Federal prosecutors completed investigations into a total of 1,878 hate crime suspects from 2005 to 2019. Of those, only 17% of suspects were prosecuted by U.S. attorneys, according to Bureau of Justice Statistics.

“Think of all the hate crimes that are left on the table, where prosecutors find it so difficult to prove motivation that it’s almost like, what’s the use?” says Professor Hansford, who teaches law at Howard University in Washington, D.C.

Protesters stand outside the U.S. Courthouse in St. Paul, Minnesota, before opening arguments of the civil trial of three former Minneapolis police officers Jan. 24, 2022. Tou Thao, J. Alexander Kueng, and Thomas Lane are charged with violating George Floyd's civil rights when they took part in his deadly arrest in 2020.
Eric Miller/Reuters

Indeed, hate crime prosecutions are down in the United States. Conviction rates have risen, however, from 83% between 2005 and 2009 to 94% between 2015 and 2019.

That’s in part the result of the proliferation of online speech, which investigators have grown more adept at unearthing and using as evidence.

Moreover, hate crimes are “getting more violent and person directed,” writes Brian Levin, director of the Center for the Study of Hate and Extremism, in an email.

Researchers saw a 32% increase in hate crimes across 18 U.S. cites – with anti-Black hate crimes up by 18% – in 2021 over the previous year. 

Weapons-related hate crimes have also grown in recent years.

“Historically, hate crimes have been committed with fists and rocks and bats ... because offenders wanted to see the victim suffer,” says Jack McDevitt, a criminologist at Northeastern University in Boston. “That has now started to shift. We are seeing more and more guns used in these kinds of crimes. That changes the whole character of [this problem] dramatically.” 

Those dynamics have put pressure on prosecutors to address murkier ideas of motive. 

The federal civil rights trial of three former officers in Minneapolis who declined to come to the aid of George Floyd as he was pinned to the ground by ex-officer Derek Chauvin is centered on the mindset of the officers. The jury began deliberations in that case on Wednesday.

Under Attorney General Merrick Garland, the Department of Justice has renewed efforts to prosecute hate crimes. Several trials in recent months in Texas, Ohio, Maine, and Oregon resulted in guilty verdicts.

“No one in this country should have to fear the threat of hate-fueled violence, [or being attacked] because of what they look like, where they are from, whom they love, or how they worship,” Mr. Garland said Tuesday.

But when it comes to Mr. Arbery’s murder, the strongest voice has belonged to Wanda Cooper-Jones, his mother.

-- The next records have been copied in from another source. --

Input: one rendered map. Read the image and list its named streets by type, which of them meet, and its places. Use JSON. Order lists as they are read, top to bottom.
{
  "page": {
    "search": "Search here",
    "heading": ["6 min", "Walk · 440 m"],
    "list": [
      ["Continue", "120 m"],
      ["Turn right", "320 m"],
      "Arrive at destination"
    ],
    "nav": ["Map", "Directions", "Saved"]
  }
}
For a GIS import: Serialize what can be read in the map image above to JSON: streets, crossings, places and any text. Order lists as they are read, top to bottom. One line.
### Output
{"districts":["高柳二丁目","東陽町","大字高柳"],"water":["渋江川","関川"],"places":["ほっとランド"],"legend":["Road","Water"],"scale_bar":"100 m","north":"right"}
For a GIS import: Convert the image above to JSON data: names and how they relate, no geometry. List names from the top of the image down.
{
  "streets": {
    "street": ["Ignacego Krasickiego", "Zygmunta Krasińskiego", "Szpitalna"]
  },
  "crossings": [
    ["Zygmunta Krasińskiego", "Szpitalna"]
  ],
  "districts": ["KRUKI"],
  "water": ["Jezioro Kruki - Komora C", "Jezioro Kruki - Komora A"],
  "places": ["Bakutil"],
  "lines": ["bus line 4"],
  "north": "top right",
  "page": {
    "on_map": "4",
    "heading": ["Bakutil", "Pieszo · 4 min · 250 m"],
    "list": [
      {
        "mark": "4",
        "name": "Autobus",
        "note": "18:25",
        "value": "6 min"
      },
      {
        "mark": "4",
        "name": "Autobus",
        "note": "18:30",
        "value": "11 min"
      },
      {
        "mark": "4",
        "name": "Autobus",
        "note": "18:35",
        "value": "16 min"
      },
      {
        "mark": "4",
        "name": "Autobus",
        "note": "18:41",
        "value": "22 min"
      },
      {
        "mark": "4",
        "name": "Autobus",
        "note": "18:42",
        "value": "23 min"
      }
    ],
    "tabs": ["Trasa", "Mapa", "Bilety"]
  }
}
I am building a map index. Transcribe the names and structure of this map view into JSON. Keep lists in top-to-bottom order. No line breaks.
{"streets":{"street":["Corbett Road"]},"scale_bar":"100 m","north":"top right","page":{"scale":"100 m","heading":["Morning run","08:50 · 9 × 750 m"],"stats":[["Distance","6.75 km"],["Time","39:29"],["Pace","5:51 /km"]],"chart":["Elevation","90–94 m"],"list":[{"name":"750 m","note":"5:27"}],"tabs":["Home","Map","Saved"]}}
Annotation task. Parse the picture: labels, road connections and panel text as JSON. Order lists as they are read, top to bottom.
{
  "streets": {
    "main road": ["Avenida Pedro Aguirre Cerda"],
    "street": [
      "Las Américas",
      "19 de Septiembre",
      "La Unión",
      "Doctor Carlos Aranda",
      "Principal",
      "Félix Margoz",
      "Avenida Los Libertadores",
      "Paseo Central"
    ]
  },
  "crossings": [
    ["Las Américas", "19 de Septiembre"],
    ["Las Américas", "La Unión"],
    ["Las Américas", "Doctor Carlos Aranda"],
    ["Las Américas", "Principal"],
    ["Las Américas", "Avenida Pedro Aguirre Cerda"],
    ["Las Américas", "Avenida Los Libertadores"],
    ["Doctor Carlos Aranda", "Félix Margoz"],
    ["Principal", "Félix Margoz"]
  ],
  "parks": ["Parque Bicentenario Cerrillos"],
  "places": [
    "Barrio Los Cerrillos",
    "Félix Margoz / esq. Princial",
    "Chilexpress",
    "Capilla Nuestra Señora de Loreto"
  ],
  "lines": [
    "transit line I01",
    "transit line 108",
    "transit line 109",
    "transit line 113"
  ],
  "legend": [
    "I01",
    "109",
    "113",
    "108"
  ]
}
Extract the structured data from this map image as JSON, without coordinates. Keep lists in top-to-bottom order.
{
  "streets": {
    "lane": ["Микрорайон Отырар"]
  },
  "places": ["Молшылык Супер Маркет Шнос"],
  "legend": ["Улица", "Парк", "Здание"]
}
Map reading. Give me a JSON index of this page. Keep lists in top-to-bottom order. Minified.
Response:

With the help of a local newspaper, she rallied a wide cross section of Brunswick, Georgia, to pressure authorities to investigate her son’s death, when local authorities initially failed to prosecute the three men. Ms. Cooper-Jones saw such injustice at play again and again.

In January, when federal prosecutors agreed to a plea deal that would have sent the men to an arguably more hospitable federal prison, she pleaded with the judge to refuse that deal. The judge did.

“They were made to do their job today,” Ms. Cooper-Jones said Tuesday about the Justice Department.

Her clarity of purpose in seeking justice for her son reflects a growing push by Americans to hear and understand what motivates people to hate and hurt each other.

“The people who do this ... hate everybody who is different,” says Mr. McDevitt, author of “Hate Crimes.” “The strength of response is, how do we build the strongest coalition to say, ‘This is wrong. We won’t tolerate it. We will hold you accountable’?”